Written By: John Lundy | Duluth News Tribune

A prominent American Indian health researcher has left the University of Minnesota Medical School’s Duluth campus for Johns Hopkins University along with her staff of 12 people.

But Melissa Walls and her team aren’t moving to Baltimore, where Johns Hopkins is based.

Johns Hopkins is coming to Duluth.

Walls, 39, a native of International Falls and a member of the Bois Forte and Couchiching First Nation bands, officially begins today as director of the Great Lakes Hub for the Johns Hopkins Center for American Indian Health and an associate professor of the Johns Hopkins Bloomberg School of Public Health.

With Walls and her team — which totals 104, when community members are included — bring with them to Johns Hopkins research under five major grants, including pioneering work in the area of diabetes among Native populations.

Physically, they’re traveling a little more than a mile, from the medical school’s perch in the University of Minnesota Duluth campus to a modest building just off London Road on South Street.

Walls and some of her team were in the mostly unfurnished building eating a pizza during the noon hour Wednesday to mark a graduate assistant’s last day with them. Even that informal gathering underscored the intellectual firepower Duluth attracts when it comes to American Indian health studies.

Walls invited each to introduce themselves, and one man identified himself as Joe, who was just visiting. It took Walls to elaborate on that — he’s Joseph Gone, an anthropology professor at Harvard and faculty director of Harvard’s Native American Program. He and Walls are collaborating on a study funded by the Robert Woods Johnson Foundation.

“Joe … is hanging out here,” Walls said later. “And we’ve got a guy from UCLA in town — all Native people doing data research.”

Duluth also is home to the U of M Medical School’s Memory Keepers Medical Discovery Team, headquartered on First Street. Researchers led by Neil Henderson, who was lured away from the University of Oklahoma, study health disparities affecting Native American and rural communities.

Additionally, Laura Palombi of the University of Minnesota College of Pharmacy’s Duluth campus is co-leader of a team awarded $1.5 million in federal grants to fight the opioid crisis in northern Minnesota, including St. Louis County and the Bois Forte reservation.

Walls, a researcher for the medical school for a dozen years, said leaving the school was a difficult decision.

“I love the medical school,” she said. “I mean, the mission is American Indian health. So that’s why I was there.”

She emphasized that the decision was made by the team, not by her.

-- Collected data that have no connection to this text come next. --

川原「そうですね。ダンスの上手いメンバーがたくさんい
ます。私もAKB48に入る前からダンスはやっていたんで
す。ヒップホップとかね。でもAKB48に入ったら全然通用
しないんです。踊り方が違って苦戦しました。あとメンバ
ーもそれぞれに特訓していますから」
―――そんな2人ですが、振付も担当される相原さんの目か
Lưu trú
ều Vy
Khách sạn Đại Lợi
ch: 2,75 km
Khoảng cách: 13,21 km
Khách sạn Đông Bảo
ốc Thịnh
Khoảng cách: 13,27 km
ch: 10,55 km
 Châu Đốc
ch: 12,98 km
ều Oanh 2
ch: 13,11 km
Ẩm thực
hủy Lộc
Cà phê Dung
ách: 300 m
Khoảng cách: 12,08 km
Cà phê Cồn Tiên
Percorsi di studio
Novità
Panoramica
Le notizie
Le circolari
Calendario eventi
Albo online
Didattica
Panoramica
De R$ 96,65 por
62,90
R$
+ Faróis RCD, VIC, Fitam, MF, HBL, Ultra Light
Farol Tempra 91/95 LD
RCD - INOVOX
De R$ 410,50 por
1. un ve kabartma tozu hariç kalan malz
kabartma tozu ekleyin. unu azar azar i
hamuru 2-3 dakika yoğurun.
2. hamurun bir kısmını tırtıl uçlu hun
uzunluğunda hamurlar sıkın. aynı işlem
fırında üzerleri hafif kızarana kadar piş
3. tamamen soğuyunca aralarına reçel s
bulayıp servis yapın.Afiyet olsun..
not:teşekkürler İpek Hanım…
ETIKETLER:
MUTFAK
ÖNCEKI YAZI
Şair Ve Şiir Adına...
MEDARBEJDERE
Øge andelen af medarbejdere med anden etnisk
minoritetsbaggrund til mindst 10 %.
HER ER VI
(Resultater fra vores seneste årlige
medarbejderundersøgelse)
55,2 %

“The way we all came together to decide to make the move was one of the most emotional work days I’ve ever had,” Walls said.

Still, it was Walls who attracted the attention of Johns Hopkins, where she has served recently as a visiting faculty member.

“I’ve known Melissa probably seven or eight years,” said Allison Barlow, director of the Johns Hopkins Center for American Indian Health. “I admire her work so much. She’s doing really important work that, I think, is not only important to Native American communities but really … will make a contribution to behavioral health globally.”

Walls said the “tipping point” for Johns Hopkins is an increased opportunity to apply the research she and her team have been doing and put it into practice.

“Ultimately, we thought, this is a different platform,” she said. “This is a different way to collaborate with the No. 1 public health school in the world.”

But she and her team didn’t want to move to Baltimore.

“It’s not that I don’t like Baltimore,” she said. “It’s that how do you do this kind of work when you don’t live nearby (the tribal communities)?”

Thus the Great Lakes hub and a move down the hill instead of to Maryland.

The driving ambition, Walls said, is to change the story about Native American health.

“Everybody knows that Native people have some of the worst health inequities in the country,” she said. “And there’s a lot of stereotypes in Minnesota, especially. The stereotypes of drunkenness, of being poor, of being lazy. … And my goal is that we as tribal communities and tribal people doing this work totally shift that narrative to a whole new headline. … So yeah, there’s health inequities, but there’s all these amazing bright spots. And why aren’t we talking about those?”

Barlow said the Duluth office will have its celebratory opening on Oct. 14, Indigenous Peoples’ Day.